High speed internet for all for $30/month throughout the CNMI one step closer to reality

Arnold Palacios

Governor Arnold Palacios’ vision of a future where every CNMI resident – no matter where you live, how much you make, who you are, or the disability you live with – will have access to high-speed internet is much closer than you might think. And with that future comes millions in new money to the CNMI economy at a time when the government desperately needs the tax revenue and the market can use an infusion.

The National Telecommunications and Information Administration (NTIA) has approved the CNMI Broadband Policy and Development (BPD) Office’s BEAD Initial Proposal Volume 1, according to a news release from the BPD. BEAD stands for Broadband Equity, Access, and Deployment.

That means that very soon, a four-year construction program and timeline will begin that will bring high-speed (100mbps download and 20mpbs upload) internet service to every home for only $30 a month.

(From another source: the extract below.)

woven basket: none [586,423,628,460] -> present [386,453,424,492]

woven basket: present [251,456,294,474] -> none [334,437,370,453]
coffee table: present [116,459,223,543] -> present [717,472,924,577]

BEAD provides $42.45 billion to expand high-speed internet access by funding planning, infrastructure deployment and adoption programs in all 50 states, Washington D.C., Puerto Rico, the U.S. Virgin Islands, Guam, American Samoa, and the Commonwealth of the Northern Mariana Islands. The CNMI will be able to spend $80 million of this money on this effort. That amount represents 70 percent of an entire CNMI government annual budget.

Glen Hunter

“Since the NTIA has approved our Volume 1 we can now launch a Challenge Portal,” BPD administrator Glen Hunter said. “The Challenge Portal will give ISPs and NGOs an opportunity to review all the unserved and served locations and challenge if they are labelled correctly. In the CNMI case we are 100% unserved. We have talked with the ISPs and we do not anticipate any challenges since it is well known that 100/20 service is not available to households in the CNMI.”

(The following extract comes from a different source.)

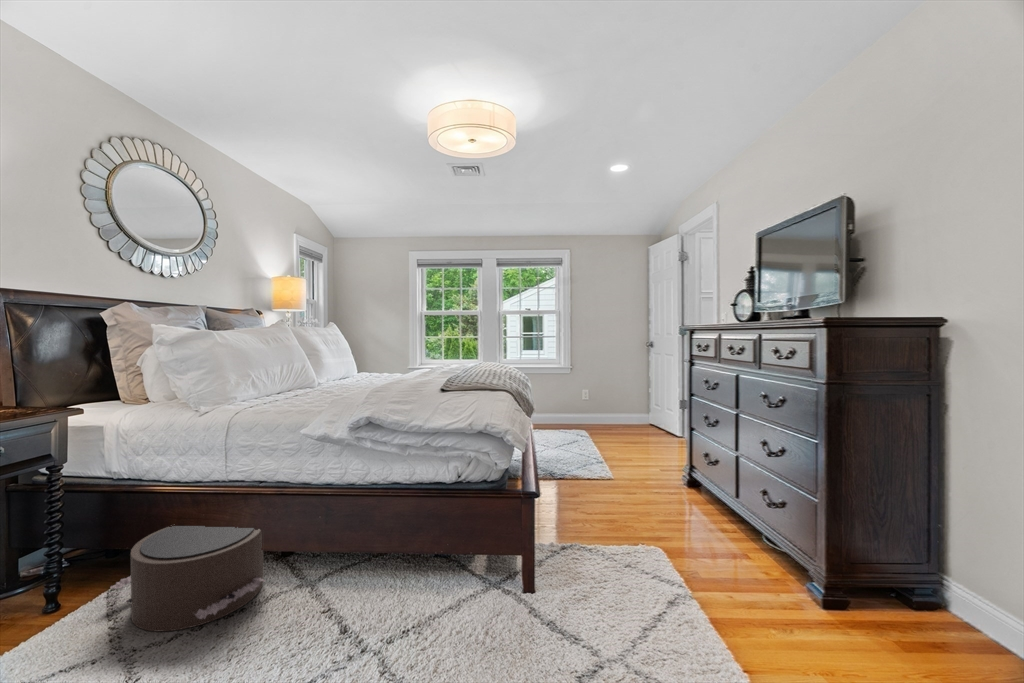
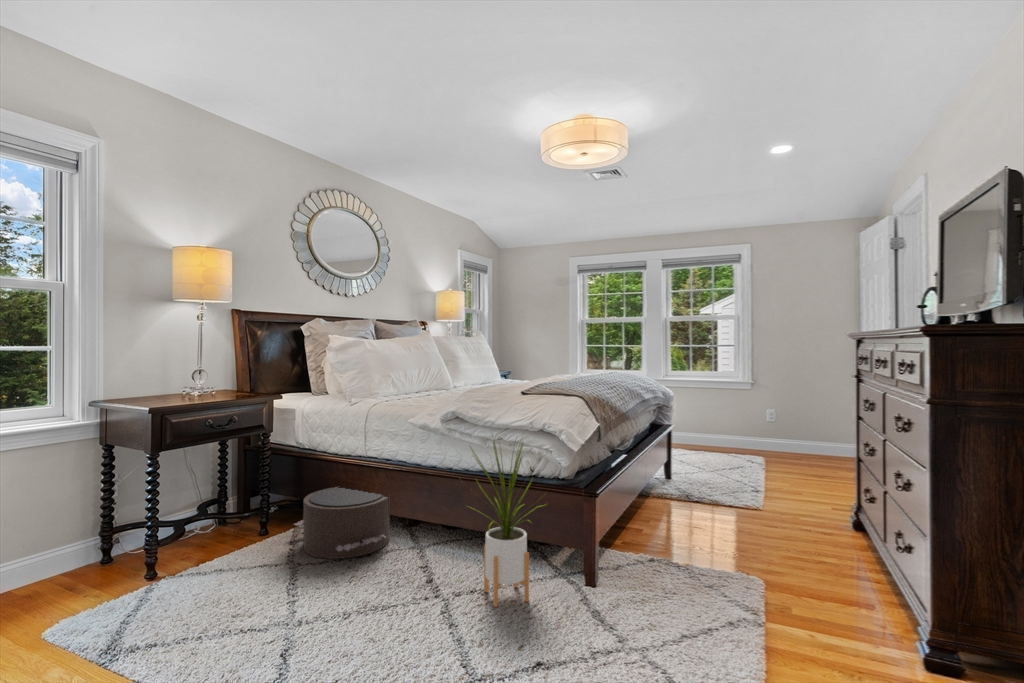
house plant: none [396,435,500,647] -> present [473,442,540,607]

Volume 2, which has been submitted for NTIA approval, proposes a geographic breakup of the CNMI in 21 tracts, where internet service providers (ISP), and other non-governmental organizations will be able to bid for federal funds to provide high-internet infrastructure and service to each of the 21 tracts. Qualified subgrantees are ones with a track record of providing internet service.

Once the Volume 1 challenge process is complete – a process that takes about 90 days – and the NTIA approved Volume 2, the BPD will begin subgranting the federal funds to winning ISPs and NGOs.

“We have a scoring rubric in Volume 2 that is being approved that we will use to select the winning subgrantees,” Mr. Hunter said. The BPD will submit all documents related to the subgrants to the NTIA for review and approval to ensure program compliance.

“Once they are satisfied they will approve a final proposal for the CNMI BEAD program, we will begin BEAD implementation which will roll out an underground fiber to the home network to all households in the CNMI within four years,” Mr. Hunter said.

The CNMI received Volume 1 approval before Guam, which still is waiting for NTIA approval, and is on track for Volume 2 approval.

Mr. Palacios created the BPD under his office to pursue the NTIA program in order to make high-speed, affordable internet a reality for every CNMI resident.

[Author’s disclosure: Mr. Hunter is my former brother-in-law.]